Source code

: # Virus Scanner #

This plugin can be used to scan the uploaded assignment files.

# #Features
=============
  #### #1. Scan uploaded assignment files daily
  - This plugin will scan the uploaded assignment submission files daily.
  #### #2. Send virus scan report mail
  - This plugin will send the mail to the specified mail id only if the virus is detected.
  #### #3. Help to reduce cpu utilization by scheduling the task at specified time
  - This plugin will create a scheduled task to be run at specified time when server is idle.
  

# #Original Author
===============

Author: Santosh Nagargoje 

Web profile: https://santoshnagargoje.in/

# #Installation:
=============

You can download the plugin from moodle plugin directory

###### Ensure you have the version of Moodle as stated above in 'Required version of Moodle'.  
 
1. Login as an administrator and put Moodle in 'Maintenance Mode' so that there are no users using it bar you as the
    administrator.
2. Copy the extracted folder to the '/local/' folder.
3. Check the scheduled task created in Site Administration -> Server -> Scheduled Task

::::

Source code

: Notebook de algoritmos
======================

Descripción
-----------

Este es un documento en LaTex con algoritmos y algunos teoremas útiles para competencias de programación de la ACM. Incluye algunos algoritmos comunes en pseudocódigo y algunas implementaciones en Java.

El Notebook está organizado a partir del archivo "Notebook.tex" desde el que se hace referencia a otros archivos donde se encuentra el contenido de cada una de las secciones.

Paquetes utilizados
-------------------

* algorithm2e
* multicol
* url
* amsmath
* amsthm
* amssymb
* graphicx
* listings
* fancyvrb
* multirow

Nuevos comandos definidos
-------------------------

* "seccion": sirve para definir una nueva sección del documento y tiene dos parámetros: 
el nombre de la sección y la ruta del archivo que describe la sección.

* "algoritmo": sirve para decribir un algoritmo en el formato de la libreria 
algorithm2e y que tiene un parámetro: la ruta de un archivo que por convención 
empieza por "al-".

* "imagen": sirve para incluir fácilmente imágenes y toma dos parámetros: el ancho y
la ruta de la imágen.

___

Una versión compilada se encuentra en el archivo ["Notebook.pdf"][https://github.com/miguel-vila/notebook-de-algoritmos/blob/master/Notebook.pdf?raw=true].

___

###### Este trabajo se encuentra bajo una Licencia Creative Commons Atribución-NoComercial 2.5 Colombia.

::::

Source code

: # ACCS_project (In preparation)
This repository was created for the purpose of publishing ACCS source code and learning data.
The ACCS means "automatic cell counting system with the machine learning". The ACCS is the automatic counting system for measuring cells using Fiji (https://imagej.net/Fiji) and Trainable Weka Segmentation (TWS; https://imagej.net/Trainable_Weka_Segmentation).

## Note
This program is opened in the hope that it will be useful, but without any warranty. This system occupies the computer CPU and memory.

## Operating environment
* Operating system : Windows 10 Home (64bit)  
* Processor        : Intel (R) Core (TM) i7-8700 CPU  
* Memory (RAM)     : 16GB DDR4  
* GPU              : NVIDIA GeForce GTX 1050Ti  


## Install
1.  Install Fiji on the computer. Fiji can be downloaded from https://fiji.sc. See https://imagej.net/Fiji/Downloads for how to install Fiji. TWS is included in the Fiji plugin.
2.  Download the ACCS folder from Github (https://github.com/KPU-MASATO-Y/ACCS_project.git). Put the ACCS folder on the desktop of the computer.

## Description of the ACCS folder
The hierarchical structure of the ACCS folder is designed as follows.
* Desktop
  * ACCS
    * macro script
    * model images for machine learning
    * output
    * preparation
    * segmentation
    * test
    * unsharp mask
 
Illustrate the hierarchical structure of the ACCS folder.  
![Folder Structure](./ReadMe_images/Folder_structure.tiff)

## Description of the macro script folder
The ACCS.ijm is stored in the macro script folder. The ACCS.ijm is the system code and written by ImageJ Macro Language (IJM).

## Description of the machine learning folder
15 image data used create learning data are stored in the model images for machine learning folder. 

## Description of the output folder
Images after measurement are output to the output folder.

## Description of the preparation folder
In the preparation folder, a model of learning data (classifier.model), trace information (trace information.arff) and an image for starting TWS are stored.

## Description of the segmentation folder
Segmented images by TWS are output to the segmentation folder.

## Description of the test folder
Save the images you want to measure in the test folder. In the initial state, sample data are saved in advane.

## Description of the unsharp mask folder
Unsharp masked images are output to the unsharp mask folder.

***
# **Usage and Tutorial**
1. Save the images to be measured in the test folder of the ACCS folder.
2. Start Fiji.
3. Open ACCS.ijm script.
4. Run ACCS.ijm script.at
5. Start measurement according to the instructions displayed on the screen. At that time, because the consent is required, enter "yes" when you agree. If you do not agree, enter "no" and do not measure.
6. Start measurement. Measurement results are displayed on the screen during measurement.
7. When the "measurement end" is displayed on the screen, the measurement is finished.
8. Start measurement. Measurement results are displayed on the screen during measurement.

::::

(What you should do):
Your answer should consist only of the lines above between the line holding "4. Run ACCS.ijm script.at" and the line holding "8. Start measurement.", inclusive, each transcribed exactly.

(Exercise answer):
4. Run ACCS.ijm script.at
5. Start measurement according to the instructions displayed on the screen. At that time, because the consent is required, enter "yes" when you agree. If you do not agree, enter "no" and do not measure.
6. Start measurement. Measurement results are displayed on the screen during measurement.
7. When the "measurement end" is displayed on the screen, the measurement is finished.
8. Start measurement. Measurement results are displayed on the screen during measurement.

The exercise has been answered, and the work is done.